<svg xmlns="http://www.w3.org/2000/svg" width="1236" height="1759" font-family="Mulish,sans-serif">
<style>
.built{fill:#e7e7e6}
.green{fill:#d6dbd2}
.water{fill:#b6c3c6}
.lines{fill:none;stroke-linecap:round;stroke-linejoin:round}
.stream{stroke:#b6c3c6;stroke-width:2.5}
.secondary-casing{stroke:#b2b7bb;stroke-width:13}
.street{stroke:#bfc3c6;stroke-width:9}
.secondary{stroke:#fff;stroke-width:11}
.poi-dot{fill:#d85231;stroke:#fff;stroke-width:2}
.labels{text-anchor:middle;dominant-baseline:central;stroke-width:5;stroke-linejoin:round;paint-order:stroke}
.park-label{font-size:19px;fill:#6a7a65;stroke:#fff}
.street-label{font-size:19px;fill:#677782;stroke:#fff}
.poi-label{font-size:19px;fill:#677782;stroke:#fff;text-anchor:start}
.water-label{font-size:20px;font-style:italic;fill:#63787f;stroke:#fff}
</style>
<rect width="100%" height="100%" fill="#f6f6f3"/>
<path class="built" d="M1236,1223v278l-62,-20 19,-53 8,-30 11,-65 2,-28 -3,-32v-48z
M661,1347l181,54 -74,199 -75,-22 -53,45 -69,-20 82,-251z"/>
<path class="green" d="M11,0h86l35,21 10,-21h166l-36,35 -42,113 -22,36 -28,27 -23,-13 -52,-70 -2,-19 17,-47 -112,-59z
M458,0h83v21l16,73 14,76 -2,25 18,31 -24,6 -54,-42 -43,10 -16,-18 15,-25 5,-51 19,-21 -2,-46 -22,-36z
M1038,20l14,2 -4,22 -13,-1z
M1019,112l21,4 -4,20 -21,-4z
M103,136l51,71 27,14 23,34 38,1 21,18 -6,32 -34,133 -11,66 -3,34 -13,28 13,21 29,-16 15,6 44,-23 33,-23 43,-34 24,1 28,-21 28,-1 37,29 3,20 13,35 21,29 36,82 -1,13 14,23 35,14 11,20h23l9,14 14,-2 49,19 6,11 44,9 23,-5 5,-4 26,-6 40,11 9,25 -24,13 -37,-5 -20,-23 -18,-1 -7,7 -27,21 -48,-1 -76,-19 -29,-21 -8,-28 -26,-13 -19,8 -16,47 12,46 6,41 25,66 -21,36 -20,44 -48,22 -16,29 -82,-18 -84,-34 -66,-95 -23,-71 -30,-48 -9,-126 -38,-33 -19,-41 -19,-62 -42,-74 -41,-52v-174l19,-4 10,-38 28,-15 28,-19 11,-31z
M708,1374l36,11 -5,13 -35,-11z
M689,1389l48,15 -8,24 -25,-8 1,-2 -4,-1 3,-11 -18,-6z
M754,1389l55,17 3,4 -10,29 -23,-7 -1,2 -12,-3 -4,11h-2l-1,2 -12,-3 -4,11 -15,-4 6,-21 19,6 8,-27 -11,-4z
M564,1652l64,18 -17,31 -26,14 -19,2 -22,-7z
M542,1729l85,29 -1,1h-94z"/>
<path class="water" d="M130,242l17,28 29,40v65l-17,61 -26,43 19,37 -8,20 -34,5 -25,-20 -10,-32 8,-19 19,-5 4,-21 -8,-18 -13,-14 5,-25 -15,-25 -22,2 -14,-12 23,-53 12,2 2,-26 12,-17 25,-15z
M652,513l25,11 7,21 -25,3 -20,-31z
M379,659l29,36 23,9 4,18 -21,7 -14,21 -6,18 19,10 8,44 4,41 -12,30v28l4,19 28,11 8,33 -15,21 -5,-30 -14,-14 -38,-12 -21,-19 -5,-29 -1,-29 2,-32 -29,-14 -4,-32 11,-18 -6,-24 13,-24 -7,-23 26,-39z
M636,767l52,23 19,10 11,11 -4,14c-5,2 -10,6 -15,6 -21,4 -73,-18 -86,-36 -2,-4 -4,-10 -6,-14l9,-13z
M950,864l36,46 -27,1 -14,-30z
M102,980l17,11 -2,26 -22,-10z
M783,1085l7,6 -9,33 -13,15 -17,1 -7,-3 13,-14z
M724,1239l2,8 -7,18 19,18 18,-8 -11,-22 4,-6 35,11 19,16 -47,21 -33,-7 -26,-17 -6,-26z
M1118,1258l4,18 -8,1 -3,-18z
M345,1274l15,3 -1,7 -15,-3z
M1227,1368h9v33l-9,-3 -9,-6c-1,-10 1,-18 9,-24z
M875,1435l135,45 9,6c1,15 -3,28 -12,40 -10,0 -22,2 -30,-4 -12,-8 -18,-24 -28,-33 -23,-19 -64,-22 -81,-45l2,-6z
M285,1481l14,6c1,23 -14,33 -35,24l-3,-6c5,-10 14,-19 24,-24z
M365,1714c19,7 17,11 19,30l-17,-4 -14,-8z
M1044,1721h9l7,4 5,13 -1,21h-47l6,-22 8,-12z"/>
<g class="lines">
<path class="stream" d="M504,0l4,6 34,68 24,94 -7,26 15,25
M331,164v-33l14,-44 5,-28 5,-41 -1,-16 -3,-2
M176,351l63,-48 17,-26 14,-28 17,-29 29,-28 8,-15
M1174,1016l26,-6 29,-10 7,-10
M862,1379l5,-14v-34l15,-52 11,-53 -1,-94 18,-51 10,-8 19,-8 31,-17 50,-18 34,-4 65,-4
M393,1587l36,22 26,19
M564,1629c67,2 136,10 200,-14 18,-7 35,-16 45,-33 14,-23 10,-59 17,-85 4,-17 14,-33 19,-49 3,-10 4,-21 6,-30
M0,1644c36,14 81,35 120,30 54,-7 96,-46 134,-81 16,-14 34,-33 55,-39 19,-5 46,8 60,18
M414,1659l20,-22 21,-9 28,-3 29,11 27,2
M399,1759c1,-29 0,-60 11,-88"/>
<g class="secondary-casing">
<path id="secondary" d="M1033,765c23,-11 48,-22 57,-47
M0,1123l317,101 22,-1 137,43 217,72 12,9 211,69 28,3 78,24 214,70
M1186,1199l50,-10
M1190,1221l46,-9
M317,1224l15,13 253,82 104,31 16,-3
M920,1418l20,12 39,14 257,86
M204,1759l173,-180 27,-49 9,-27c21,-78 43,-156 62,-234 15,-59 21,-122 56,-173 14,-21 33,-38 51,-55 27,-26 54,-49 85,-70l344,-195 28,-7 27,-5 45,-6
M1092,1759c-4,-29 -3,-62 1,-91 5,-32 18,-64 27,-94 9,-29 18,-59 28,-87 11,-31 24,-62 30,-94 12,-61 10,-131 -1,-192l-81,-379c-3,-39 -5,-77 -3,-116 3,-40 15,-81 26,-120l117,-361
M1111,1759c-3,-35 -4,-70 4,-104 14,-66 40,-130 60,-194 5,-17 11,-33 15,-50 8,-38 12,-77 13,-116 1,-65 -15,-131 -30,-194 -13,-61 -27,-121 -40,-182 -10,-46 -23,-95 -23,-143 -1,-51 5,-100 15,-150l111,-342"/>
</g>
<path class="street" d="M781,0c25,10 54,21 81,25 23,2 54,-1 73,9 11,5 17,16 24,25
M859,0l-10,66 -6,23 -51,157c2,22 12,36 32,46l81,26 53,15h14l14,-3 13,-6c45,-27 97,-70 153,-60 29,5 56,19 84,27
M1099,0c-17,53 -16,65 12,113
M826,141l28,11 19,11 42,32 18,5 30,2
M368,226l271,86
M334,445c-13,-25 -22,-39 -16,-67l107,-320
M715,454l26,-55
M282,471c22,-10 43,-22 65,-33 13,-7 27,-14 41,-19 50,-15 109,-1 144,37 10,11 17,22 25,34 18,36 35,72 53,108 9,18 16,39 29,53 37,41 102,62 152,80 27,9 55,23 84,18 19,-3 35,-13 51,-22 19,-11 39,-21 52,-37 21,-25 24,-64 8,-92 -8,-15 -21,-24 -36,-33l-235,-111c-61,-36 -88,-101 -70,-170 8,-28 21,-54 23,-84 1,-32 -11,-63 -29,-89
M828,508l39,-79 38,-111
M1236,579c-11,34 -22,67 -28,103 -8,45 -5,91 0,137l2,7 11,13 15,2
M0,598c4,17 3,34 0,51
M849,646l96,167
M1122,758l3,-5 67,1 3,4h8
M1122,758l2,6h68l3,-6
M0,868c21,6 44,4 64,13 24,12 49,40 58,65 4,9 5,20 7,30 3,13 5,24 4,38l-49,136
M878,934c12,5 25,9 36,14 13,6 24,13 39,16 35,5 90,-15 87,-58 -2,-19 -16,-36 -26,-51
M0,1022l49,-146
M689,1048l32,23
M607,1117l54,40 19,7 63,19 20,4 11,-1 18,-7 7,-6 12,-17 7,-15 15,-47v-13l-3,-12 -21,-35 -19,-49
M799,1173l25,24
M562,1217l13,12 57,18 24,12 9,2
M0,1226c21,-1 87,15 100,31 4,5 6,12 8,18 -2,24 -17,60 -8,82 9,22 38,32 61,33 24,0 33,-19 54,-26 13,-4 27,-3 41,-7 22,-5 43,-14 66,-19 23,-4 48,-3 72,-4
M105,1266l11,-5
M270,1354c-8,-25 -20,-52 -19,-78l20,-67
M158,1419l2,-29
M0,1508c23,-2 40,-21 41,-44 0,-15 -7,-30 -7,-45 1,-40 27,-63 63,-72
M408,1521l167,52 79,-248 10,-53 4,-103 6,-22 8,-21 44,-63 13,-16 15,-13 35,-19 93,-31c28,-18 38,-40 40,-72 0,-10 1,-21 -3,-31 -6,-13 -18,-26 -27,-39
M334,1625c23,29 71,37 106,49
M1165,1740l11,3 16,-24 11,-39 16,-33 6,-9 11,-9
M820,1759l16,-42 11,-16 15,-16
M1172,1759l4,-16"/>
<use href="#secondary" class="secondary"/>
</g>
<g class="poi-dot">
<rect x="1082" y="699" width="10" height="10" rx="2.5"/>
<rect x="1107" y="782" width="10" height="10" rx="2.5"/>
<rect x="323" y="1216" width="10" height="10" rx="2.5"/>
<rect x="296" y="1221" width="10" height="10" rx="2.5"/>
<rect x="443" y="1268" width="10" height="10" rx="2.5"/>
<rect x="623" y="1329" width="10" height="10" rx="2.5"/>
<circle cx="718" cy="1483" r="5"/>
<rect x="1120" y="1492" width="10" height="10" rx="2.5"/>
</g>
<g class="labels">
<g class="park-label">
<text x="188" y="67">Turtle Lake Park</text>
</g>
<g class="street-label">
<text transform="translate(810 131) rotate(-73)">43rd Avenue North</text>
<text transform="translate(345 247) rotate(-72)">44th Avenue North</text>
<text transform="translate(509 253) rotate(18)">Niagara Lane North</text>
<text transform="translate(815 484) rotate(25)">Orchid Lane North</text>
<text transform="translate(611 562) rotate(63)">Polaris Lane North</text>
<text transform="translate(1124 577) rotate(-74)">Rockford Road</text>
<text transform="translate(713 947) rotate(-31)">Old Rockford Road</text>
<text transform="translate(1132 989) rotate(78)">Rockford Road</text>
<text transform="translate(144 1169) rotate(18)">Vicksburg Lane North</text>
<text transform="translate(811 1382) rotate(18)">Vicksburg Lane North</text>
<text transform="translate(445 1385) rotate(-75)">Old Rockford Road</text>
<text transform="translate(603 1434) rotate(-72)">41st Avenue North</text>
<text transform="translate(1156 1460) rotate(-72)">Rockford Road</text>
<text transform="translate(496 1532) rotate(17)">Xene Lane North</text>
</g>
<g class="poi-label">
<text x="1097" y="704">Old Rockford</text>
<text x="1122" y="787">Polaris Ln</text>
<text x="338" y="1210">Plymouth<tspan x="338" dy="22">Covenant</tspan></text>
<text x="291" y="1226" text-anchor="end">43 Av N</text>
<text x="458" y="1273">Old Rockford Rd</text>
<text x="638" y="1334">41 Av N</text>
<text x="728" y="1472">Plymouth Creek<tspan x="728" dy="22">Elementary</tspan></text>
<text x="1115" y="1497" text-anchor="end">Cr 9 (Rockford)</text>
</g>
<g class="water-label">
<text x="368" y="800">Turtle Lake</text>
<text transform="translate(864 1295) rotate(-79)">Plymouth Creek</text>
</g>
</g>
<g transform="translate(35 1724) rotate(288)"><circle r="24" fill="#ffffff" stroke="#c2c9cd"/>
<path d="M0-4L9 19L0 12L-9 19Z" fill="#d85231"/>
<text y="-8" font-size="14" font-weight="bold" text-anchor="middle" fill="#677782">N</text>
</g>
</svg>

#### Your task
Read through the entries, then copy every line where the string "middle" is found.

#### Solution for this exercise
.labels{text-anchor:middle;dominant-baseline:central;stroke-width:5;stroke-linejoin:round;paint-order:stroke}
<text y="-8" font-size="14" font-weight="bold" text-anchor="middle" fill="#677782">N</text>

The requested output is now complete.